The platforms could do a lot more. In order for such important product changes to become more effective, they need to share the “metadata of the metadata” with researchers. This comprises aggregated datasets showing how many users a platform has, where accounts are created and when, how information travels, which types of messages and format-types are fastest to spread, which messages are commonly reported, and how (and when) users are booted off. To be clear, this is not information that is typically referred to as “metadata,” which normally refers to information about any specific individual and can be deeply personal to users, such as one’s name, email address, mobile number, close contacts, and even payment information. It is important to protect the privacy of this type of personal metadata, which is why the United Nations Office of the High Commissioner for Human Rights rightly considers a user’s metadata to be covered by the right to privacy when applied to the online space.
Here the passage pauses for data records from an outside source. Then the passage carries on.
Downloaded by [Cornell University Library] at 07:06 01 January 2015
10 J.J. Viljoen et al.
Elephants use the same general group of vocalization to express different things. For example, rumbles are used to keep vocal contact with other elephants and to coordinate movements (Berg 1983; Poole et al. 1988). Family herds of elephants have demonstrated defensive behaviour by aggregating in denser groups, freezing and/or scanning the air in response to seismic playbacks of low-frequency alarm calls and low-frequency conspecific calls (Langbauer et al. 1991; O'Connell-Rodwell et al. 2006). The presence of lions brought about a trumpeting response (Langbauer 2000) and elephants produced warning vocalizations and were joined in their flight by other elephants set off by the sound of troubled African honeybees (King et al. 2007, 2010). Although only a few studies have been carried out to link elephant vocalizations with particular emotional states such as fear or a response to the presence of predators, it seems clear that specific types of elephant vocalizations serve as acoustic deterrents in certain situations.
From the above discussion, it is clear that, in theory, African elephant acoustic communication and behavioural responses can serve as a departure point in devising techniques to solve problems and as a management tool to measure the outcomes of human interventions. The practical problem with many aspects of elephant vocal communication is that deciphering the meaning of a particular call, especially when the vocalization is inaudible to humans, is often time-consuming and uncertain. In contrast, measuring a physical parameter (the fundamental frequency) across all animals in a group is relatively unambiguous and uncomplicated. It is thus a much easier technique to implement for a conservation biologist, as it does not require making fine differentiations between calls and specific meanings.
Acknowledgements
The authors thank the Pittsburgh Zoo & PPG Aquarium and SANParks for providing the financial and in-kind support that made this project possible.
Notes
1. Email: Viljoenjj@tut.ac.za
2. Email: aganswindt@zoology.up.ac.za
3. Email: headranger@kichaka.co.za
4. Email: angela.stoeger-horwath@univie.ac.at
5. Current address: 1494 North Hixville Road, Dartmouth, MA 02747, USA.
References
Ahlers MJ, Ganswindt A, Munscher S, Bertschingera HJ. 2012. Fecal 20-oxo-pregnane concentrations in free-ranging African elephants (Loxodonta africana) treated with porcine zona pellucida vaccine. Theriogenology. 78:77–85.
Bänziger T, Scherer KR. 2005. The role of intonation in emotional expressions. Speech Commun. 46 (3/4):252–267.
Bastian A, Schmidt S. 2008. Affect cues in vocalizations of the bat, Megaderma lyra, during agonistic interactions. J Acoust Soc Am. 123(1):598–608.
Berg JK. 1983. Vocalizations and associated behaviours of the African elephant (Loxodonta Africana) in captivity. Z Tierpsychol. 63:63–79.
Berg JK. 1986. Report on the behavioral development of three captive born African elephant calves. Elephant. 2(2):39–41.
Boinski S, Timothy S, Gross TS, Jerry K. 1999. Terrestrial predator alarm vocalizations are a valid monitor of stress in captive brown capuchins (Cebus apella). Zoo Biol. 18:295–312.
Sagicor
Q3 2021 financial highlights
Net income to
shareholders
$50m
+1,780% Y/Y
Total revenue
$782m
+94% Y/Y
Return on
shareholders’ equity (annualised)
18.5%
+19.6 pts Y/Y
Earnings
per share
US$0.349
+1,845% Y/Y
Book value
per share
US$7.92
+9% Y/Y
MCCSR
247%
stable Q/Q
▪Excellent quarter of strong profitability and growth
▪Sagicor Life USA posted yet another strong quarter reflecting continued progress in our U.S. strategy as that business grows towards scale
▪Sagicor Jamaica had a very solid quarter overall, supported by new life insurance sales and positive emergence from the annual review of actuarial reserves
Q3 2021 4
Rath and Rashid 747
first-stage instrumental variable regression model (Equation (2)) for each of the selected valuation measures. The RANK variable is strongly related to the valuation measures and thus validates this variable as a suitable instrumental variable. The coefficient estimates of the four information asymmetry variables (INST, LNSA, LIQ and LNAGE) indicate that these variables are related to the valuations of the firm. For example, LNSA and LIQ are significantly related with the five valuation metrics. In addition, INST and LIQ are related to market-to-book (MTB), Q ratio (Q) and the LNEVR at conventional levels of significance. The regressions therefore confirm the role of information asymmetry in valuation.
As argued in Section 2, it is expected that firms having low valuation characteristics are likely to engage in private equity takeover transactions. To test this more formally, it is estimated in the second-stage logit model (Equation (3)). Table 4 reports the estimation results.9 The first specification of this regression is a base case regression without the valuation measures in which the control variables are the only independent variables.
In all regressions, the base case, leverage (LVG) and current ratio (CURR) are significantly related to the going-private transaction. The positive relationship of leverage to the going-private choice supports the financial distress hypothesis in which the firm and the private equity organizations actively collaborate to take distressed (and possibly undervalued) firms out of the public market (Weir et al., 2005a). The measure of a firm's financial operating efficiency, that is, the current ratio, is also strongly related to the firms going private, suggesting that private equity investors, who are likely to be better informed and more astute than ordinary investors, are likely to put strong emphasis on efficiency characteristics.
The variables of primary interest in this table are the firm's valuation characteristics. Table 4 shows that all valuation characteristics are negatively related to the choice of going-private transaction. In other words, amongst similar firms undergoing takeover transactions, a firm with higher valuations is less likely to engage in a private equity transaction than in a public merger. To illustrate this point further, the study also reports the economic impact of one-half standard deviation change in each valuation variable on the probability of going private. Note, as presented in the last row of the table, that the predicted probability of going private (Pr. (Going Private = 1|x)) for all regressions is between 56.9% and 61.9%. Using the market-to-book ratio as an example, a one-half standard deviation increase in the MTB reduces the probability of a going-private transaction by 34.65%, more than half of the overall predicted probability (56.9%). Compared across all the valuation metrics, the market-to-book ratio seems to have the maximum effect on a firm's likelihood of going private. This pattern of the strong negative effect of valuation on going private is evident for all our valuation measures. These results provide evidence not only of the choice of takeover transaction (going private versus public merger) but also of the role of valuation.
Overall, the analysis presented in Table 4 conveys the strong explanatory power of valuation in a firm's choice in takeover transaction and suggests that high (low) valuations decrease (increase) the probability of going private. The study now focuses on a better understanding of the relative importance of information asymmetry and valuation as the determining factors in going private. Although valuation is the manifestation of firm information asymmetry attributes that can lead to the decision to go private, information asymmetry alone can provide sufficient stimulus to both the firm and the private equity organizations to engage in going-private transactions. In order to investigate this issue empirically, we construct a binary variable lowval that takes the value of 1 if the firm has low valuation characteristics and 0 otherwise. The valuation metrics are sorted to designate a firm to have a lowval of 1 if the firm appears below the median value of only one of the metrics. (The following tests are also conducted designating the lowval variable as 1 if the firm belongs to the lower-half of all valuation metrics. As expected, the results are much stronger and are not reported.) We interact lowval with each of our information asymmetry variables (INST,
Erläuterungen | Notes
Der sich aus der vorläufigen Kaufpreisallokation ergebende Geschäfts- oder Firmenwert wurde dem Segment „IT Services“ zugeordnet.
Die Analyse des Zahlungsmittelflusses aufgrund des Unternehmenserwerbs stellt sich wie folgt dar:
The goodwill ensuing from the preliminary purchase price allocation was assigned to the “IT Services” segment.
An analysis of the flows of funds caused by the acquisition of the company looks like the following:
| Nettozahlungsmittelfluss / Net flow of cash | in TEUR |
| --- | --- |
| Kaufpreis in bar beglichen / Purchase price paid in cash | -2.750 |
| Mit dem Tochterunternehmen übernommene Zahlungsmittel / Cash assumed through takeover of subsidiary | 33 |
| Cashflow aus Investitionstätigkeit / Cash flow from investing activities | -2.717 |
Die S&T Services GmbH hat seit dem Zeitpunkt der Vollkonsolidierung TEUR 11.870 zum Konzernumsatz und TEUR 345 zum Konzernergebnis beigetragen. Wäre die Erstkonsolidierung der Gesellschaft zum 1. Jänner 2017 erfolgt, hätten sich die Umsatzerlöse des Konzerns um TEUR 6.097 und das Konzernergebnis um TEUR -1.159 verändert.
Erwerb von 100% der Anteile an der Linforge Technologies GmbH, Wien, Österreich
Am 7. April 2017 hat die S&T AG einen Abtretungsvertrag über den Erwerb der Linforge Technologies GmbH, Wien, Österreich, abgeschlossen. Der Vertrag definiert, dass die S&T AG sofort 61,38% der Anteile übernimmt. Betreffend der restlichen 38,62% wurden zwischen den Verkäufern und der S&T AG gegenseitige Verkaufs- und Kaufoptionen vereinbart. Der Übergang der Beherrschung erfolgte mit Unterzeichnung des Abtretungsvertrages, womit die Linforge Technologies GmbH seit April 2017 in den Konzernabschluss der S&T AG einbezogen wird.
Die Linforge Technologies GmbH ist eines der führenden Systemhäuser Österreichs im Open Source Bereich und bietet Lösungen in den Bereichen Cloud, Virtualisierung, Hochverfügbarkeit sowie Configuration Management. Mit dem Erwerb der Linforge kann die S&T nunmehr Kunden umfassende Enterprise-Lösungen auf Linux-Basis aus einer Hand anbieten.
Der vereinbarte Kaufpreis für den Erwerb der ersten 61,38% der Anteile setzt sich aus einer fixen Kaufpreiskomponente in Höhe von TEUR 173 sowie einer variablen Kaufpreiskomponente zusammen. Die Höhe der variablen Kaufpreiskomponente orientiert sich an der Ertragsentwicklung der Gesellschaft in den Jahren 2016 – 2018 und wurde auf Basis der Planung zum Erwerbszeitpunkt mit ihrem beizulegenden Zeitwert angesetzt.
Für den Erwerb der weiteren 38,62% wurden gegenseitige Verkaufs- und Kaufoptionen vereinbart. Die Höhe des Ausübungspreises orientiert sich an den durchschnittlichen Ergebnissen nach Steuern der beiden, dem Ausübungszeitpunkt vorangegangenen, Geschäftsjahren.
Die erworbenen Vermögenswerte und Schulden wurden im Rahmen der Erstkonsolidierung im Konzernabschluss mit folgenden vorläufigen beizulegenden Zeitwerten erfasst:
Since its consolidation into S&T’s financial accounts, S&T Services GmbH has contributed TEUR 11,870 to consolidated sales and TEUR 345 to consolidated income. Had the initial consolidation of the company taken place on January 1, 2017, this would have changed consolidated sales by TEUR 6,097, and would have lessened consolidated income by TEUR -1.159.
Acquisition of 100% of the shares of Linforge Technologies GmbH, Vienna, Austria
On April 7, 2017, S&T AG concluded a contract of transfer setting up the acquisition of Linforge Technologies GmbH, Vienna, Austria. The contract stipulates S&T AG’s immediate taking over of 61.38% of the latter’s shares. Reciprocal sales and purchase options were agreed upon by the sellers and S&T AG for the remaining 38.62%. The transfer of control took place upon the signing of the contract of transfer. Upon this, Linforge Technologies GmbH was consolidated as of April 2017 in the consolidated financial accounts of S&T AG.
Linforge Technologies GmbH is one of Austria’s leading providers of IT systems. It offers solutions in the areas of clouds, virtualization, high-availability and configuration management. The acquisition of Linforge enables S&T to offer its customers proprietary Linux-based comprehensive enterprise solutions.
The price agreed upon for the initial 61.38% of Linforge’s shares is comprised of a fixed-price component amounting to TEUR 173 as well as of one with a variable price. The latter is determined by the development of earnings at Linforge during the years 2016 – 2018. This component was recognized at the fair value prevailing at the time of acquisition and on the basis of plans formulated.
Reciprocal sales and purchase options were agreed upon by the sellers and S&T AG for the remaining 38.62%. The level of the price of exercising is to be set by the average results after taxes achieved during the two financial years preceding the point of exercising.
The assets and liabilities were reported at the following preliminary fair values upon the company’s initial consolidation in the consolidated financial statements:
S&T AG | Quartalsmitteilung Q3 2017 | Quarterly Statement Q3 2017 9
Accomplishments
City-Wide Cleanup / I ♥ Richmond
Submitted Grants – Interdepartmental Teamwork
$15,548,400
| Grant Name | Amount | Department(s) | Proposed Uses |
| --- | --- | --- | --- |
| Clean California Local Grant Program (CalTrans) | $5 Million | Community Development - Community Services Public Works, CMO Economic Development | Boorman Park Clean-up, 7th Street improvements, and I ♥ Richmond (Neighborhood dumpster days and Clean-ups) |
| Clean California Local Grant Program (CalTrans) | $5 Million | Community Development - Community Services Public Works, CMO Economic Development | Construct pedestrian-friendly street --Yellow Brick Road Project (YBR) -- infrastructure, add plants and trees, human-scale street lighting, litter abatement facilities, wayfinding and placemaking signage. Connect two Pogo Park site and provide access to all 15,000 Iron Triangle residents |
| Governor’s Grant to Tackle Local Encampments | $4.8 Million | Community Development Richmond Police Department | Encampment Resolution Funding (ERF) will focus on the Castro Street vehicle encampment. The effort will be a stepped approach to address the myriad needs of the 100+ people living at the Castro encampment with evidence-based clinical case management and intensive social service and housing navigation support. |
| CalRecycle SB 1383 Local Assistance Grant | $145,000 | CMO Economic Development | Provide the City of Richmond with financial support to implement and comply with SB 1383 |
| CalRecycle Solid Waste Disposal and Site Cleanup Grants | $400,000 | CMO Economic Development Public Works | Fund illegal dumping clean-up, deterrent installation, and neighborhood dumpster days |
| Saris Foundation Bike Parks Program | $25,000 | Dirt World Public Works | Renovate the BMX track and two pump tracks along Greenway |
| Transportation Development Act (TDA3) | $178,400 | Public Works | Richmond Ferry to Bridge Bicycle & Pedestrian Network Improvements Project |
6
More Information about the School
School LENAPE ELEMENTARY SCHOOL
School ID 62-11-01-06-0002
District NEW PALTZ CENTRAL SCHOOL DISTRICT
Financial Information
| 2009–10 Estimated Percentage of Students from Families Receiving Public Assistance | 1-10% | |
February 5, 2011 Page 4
Luckily, we do not need this level or type of data to start seriously addressing harms. Instead, companies must first be forthcoming to researchers and regulators about the nature and extent of the metadata they do collect, with whom they share such data, and how they analyze it to influence product design and revenue model choices. We know for certain that many private messaging platforms collect troves of information that include tremendous insights useful to both how they design and trial new product features, or when enticing investment and advertisers.
The aggregated, anonymized data they collect can, without compromising encryption and privacy, be used by platforms and researchers alike to shed light on important patterns. Such aggregated metadata could lead to game-changing trust and safety improvements through better features and design choices.